> **HOW TO COMPLETE THIS TASK**
Tally the lines in the data below that contain the word "collection", counting only matches with the same case, and reply with the number alone.

(Saved entries)
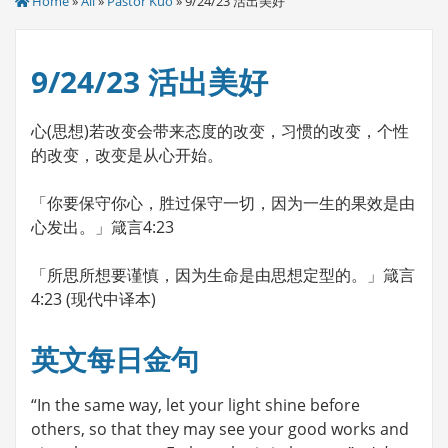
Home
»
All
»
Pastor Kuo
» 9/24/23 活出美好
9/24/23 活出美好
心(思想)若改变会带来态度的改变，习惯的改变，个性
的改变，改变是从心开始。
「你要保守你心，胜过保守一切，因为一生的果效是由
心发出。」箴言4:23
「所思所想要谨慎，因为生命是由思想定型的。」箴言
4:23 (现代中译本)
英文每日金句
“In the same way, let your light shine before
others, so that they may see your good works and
--
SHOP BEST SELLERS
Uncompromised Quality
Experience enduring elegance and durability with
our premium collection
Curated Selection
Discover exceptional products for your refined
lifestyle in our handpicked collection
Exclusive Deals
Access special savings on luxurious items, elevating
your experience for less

> **COMPLETED EXERCISE**
2